S&P Global Quotes Chip Cannon on Possible Biden Administration’s Impact on FERC and Electric Power Sector
Contact:
Chip Cannon, head of Akin Gump’s energy regulation, markets and enforcement practice, has been quoted in the S&P Global story “Dramatic policy changes, major order reversals unlikely under a Biden-era FERC: attorneys.” The article looks at what an election victory by former Vice President Joe Biden might mean for the U.S. electric power sector and the Federal Energy Regulatory Commission (FERC).
Biden’s views on climate change are a stark reversal from those of President Trump, said Cannon.
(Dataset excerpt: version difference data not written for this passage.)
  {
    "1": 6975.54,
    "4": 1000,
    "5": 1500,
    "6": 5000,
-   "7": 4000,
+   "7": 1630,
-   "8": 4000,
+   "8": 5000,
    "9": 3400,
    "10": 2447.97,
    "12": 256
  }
What sets him apart from those further to the left and from certain ideas in the Green New Deal, he said, is that Biden “essentially takes an all-of-the-above approach to the generation resource mix and understands that there is a need for natural gas, at least for the foreseeable future.”
Should Biden win, Cannon does not foresee a Democratic-led FERC “coming in and just simply saying that the [minimum offer price rule] doesn't apply. … It takes a long time for FERC to evaluate some of these extremely complex issues and then reach a majority of commissioners who are willing to sign off on something.”
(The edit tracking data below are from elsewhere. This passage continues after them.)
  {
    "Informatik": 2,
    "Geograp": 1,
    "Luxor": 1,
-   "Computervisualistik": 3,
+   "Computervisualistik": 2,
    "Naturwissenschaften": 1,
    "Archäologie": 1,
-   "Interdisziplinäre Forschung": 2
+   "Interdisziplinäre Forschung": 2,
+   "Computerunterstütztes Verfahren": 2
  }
While FERC revised regulations this summer pertaining to the Public Utility Regulatory Policies Act (PURPA), giving states more leeway in setting the rates that utilities are required to pay qualifying facilities for their output, Cannon said Democrats would likely “be hesitant to push back too hard on the fact that, in these areas where you have competitive markets, perhaps the need for PURPA isn’t as strong.”
Still, Cannon does see some areas where a Democratic-led commission might push back, such as pricing of avoided costs in locations that do not have regional markets and modifications to the one-mile rule for determining whether multiple generating facilities should be considered part of a single facility as part of the qualifying facilities certification process.